··· Records supplied ···

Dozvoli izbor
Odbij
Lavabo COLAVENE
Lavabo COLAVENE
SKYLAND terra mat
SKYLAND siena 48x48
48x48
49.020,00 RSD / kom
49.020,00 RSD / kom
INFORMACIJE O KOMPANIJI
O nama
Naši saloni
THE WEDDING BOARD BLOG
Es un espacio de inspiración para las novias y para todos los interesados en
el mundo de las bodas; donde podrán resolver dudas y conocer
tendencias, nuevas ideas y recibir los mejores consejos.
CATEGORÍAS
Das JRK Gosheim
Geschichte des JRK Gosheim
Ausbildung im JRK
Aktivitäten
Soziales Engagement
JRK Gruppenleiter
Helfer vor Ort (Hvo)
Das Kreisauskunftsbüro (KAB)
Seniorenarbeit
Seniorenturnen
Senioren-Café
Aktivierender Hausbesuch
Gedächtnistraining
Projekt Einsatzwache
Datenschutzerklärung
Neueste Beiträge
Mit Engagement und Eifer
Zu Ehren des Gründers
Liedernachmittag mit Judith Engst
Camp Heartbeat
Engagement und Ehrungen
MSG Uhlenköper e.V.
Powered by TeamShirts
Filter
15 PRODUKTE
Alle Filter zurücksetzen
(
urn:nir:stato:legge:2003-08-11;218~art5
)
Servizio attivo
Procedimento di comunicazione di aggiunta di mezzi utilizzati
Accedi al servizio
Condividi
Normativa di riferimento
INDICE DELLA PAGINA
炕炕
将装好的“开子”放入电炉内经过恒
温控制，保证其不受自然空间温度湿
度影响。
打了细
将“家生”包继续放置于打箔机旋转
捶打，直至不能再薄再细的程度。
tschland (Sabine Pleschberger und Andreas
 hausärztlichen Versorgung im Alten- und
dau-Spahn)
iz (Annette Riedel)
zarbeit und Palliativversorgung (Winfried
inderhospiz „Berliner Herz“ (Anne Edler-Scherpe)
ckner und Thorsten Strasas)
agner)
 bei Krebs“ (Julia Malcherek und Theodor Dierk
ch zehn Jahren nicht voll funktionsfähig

···

Copy nothing except the lines from the one with "und Theodor Dierk" through the end of the records; keep each exactly as it appears, first and last included.

**Solution to this exercise**.
 bei Krebs“ (Julia Malcherek und Theodor Dierk
ch zehn Jahren nicht voll funktionsfähig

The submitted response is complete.